#### Exercise description:
Output the lines again unchanged, starting with the line that contains "text III. Document" and ending after the line that contains "text Year [118, 923, 1157, 952]".

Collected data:
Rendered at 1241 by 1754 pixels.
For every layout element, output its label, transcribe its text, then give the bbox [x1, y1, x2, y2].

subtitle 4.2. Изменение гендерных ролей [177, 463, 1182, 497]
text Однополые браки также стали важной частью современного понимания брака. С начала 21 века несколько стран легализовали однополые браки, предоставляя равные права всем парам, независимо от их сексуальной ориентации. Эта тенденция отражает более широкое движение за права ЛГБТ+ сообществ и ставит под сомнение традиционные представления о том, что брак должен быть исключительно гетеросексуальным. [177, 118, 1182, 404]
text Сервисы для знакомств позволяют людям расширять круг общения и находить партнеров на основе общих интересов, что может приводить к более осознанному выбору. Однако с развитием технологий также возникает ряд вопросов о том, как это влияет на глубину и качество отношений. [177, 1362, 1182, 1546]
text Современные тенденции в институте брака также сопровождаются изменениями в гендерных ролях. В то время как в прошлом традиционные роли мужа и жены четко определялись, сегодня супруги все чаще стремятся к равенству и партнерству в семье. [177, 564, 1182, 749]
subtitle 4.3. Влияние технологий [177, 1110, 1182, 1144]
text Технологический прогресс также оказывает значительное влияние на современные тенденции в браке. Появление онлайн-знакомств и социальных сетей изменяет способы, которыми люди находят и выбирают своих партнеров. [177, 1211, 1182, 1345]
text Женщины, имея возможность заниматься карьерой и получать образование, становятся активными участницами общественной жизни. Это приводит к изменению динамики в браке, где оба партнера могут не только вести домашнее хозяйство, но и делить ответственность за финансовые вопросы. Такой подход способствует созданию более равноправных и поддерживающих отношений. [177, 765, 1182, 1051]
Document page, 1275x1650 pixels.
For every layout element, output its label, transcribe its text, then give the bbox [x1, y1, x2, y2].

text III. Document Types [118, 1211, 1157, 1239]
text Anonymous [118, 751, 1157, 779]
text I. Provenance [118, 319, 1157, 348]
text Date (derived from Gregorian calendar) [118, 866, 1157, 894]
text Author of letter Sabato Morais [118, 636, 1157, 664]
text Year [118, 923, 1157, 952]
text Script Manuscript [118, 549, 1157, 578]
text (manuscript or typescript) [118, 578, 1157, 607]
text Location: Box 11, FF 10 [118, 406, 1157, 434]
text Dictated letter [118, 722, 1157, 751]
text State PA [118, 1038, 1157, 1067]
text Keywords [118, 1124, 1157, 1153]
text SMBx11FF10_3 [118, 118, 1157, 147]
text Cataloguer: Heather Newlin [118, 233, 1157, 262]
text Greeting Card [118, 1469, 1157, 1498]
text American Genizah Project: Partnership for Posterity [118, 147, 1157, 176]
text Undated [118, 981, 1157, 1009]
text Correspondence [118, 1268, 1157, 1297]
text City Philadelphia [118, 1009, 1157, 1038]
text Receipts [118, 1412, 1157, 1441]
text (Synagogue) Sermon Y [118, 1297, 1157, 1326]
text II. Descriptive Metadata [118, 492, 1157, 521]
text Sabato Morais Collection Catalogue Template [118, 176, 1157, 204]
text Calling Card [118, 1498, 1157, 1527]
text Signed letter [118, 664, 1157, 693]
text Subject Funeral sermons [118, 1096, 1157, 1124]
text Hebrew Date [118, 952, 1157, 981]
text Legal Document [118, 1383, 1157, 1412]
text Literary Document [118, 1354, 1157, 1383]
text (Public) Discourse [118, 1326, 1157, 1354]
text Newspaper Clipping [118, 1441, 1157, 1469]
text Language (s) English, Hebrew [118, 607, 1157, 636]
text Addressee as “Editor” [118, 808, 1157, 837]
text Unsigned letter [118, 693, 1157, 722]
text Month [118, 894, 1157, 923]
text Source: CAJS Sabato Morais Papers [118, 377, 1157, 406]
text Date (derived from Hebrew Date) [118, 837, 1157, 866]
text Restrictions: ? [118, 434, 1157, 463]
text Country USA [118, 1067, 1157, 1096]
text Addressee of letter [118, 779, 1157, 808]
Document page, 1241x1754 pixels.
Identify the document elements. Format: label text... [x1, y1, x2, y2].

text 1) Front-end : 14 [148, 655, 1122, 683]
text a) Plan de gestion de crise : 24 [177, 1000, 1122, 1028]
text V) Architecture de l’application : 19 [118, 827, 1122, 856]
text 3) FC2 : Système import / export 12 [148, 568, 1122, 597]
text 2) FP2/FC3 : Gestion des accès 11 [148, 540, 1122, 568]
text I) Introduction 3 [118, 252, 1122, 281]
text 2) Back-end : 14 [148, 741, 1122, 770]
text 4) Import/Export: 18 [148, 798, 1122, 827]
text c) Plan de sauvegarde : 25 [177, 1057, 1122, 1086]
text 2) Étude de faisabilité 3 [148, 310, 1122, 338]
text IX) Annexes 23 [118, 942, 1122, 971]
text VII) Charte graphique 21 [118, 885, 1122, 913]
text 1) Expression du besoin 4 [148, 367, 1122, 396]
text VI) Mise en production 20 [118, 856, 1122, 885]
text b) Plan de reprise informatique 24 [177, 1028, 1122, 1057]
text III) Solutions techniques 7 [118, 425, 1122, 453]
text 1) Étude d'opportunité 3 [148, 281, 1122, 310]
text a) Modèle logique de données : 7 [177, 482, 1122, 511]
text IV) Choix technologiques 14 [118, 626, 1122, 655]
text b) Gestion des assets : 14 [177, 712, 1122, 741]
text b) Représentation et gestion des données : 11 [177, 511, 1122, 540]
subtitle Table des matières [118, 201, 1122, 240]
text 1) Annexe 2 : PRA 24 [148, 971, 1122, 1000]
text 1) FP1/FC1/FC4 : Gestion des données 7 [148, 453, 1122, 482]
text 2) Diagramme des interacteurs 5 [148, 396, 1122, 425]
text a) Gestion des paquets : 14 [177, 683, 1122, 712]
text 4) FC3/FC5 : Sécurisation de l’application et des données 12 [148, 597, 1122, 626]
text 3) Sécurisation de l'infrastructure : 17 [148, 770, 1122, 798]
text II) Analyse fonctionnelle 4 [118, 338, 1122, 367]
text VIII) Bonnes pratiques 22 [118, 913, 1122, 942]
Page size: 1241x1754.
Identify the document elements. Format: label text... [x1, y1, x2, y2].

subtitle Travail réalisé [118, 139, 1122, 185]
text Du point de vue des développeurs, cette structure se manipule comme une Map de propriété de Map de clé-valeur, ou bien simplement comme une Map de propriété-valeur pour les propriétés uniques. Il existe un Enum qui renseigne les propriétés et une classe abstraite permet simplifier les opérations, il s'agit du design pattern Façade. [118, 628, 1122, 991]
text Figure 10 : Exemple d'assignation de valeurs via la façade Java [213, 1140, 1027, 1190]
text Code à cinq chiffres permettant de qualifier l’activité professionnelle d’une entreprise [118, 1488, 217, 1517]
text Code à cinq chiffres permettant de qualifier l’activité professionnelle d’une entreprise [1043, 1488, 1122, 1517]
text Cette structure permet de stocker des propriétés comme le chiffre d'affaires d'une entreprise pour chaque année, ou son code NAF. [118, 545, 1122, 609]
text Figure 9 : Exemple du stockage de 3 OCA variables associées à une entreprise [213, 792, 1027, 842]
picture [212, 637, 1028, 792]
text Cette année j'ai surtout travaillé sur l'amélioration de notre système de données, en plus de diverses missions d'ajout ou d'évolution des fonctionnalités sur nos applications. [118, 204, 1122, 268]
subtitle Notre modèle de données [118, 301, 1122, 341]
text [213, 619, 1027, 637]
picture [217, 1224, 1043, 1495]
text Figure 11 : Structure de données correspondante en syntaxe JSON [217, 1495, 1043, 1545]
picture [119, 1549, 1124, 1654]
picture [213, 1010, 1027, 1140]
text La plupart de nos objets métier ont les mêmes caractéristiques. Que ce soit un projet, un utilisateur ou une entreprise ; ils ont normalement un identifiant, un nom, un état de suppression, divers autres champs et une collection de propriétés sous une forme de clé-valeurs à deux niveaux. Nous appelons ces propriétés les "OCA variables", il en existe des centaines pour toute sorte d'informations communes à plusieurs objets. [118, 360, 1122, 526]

#### Result of the exercise:
text III. Document Types [118, 1211, 1157, 1239]
text Anonymous [118, 751, 1157, 779]
text I. Provenance [118, 319, 1157, 348]
text Date (derived from Gregorian calendar) [118, 866, 1157, 894]
text Author of letter Sabato Morais [118, 636, 1157, 664]
text Year [118, 923, 1157, 952]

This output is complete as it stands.